Derfner toiled from an office near the U.S. Capitol and
taught at American University. He worked closely with
Massachusetts Sen. Edward Kennedy and clashed with his home
state's Sen. Storm Thurmond.
``He could be legitimately called one of the two or three
most experienced and most effective attorneys in the area of
voting rights in the country,'' McClain says.
But the Derfners returned, again, to Charleston. Soon
after, around 1990, Mary Frances's diabetes ravaged her body.
She died in 1992 when she was just 45.
Joel was in college, and Jeremy in high school at Porter-
Graud. ``I think they were raising me,'' Derfner says,
looking back on the painful time.
McClain recalls the years Derfner cared for his wife.
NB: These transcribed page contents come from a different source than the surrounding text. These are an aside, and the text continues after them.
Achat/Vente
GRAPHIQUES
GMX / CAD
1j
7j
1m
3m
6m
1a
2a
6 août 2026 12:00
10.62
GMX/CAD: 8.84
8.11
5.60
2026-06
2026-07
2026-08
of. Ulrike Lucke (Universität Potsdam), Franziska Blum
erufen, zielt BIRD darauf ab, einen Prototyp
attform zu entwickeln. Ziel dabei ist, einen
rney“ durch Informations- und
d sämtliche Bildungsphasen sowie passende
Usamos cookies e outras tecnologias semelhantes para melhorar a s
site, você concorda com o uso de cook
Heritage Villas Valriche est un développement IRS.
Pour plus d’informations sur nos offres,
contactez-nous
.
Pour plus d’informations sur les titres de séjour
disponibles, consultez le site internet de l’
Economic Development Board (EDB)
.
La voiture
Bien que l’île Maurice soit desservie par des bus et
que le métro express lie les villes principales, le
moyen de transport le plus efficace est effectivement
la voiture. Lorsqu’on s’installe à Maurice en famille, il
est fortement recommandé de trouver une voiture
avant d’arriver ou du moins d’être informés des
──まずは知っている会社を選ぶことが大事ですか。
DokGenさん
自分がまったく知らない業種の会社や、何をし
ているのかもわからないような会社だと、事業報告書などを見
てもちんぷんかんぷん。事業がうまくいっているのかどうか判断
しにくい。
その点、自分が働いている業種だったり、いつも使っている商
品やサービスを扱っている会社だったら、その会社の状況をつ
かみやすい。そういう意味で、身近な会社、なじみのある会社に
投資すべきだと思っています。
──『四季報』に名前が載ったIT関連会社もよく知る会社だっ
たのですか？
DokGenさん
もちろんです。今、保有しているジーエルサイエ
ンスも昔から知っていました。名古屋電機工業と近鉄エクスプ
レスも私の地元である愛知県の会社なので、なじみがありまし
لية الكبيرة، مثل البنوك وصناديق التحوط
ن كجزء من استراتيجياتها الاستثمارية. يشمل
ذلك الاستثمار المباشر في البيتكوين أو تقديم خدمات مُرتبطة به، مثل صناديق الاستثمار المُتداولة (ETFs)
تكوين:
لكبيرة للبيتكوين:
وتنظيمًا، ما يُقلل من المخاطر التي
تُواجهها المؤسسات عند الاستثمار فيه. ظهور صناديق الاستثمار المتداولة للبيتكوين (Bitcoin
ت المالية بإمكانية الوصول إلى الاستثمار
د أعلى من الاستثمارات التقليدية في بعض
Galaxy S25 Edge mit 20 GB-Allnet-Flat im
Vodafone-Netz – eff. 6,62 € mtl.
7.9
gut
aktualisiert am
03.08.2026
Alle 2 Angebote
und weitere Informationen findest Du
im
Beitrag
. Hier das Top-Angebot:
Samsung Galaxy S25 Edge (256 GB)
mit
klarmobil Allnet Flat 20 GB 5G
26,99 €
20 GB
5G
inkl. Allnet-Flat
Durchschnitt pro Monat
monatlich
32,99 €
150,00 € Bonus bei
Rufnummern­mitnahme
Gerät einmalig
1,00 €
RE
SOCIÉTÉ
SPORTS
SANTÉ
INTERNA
``He was very devoted,'' McClain says. ``He grieved quite
deeply for Mary Frances.''
joy in life
But then, in the mid-1990s, Derfner met a woman named Mary
Giles. She worked at the S.C. Historical Society, which has
archived some of Derfner's papers.
He became intrigued by this warm woman who found a
fascinating life behind potentially dry documents. They began
to date.
They married in 2000. Today, she works as archivist for the
Catholic Diocese of Charleston.
Talking about her, Derfner grins big, like a boy with a
giant crush. She's clearly returned joy to his life.